Erindale Feedback on Procedural Wall
I (Dalai) asked Erindale to try to build a procedural wall inspired in the work by Marc Chevry. The goal was to identify any showstoppers and potential improvements for geometry nodes.
Here is the feedback:
Download the sample file.
Not 100% on what the curve tools Hans is working on covers but for this it would have been great to get the curve into the tree early and calculate its length to use for the wall length and then obviously at the end to conform the straight wall back to the curve similar to the curve modifier.
For me the ideal process would have been to make it flat and then extrude individual faces by a random amount. I think this would have made the booleans more robust as well.
I used my straight brick wall node and just removed random points from the top row and randomised the Y scale for bricks. That worked okay but it slowed everything up with the next lot of operations because it was having to make the bricks all real to get the uneven row heights.
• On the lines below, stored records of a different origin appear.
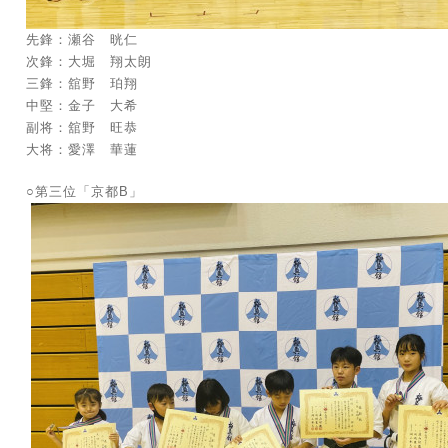
先鋒：瀬谷 晄仁
次鋒：大堀 翔太朗
三鋒：舘野 珀翔
中堅：金子 大希
副将：舘野 旺恭
大将：愛澤 華蓮
○第三位「京都B」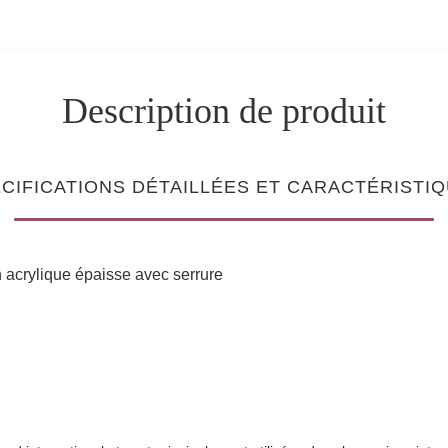
Description de produit
CIFICATIONS DÉTAILLÉES ET CARACTÉRISTI
n acrylique épaisse avec serrure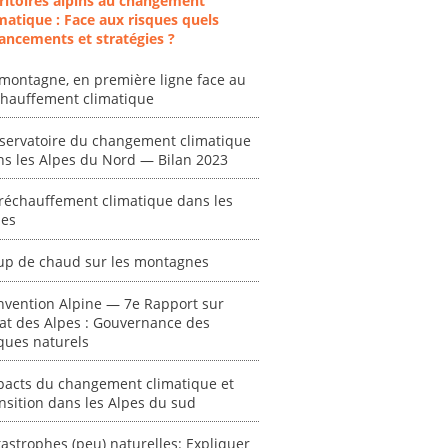
ritoires alpins au changement
matique : Face aux risques quels
ancements et stratégies ?
montagne, en première ligne face au
chauffement climatique
servatoire du changement climatique
ent
"Plan ministériel
"Événements
ns les Alpes du Nord — Bilan 2023
 en
de gestion des
climatiques
at des
vagues de
extrêmes : quels
réchauffement climatique dans les
ces en
chaleur."
risques pour le
pes
système financier
[ Ressource électronique ]
? "
tronique ]
up de chaud sur les montagnes
0000
[ Ressource électronique ]
nvention Alpine — 7e Rapport sur
0000
tat des Alpes : Gouvernance des
"Ident
ques naturels
lignes 
pour d
pacts du changement climatique et
résilie
nsition dans les Alpes du sud
propos
autori
astrophes (peu) naturelles: Expliquer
I was initially using a boolean straight after making the instances to trim the ends of the wall straight (because of the half brick offset between rows) but I worked out later that having any sort of operations after a boolean is practically unworkable. The performance just not production-ready with booleans at the moment. Luckily I was able to stick it at the end with the arch boolean without any issues in this case.
The arches themselves I just instanced a cylinder along the bottom using a narrow grid and a poisson disk distribution taking the max cylinder width for the minimum distance to prevent intersections. I would have prefered to interpolate curves from some generated points to get the arch and then mesh it for the boolean and in parallel, naturally parameterise for even space points and extrude it outwards and then extrude individual faces and bevel for the arched stone work. I had to instance bricks on the cyclinder boolean object which works from a distance but there’s very little control there and a lot of intersections.
I couldn’t do the fancy castellations on the top as in the reference without more specific edit mode operations (extrude / inset / selections etc) and also Ivy generation is something I wouldn’t like to try without loops and attribute processors / script nodes.
I ended up not needing the UV map definition steps at the end because it’s the kind of thing you can totally get away with procedural textures or triplanar mapping image textures
So the wishlist:
- Boolean performance needs to be 30x better. With the boolean node earlier in the tree (just after the first point instance of the cubes) calculating any changes to the tree was taking 20-30 seconds.
- More analytics nodes - face size / edge length / angle / curve length / face centre etc
- Solidify / Extrude Separate Faces with the ability to use an attribute containing a value per face to define extrusion depth which I think would need -
- Attribute Randomize working with other domains
- Attribute Vector Rotate node - A lot of people don’t know how to rotate a texture when it’s not using a UV map and a lot of cases like this won’t have UV maps
- Loop nodes - lots of use cases for this like recursive block subdivisions. The reference has random height divisions within blocks which I wasn’t able to imitate also could be used for packing different sized objects like the arches rather than only having 1 constant size to prevent intersections.
- Meshing points. I’ve seen the convex hull node task which is ace but we could really use some more deliberate meshing options as well. I’m not sure how that would work with the attribute workflow though. In Sverchok you have the UV connection node which will allow you to build surfaces based on list levels. With an attribute, if everything’s at the same level, how can it discern rows and columns?
- Simple operations like extruding by a LocRotScale matrix and into that comes point / edge / face selection
- Bevel node would be really handy too beveling but also creating support loops for subdiv
I know a bunch of that is in the works or planned but that was just what I came up against in this exercise!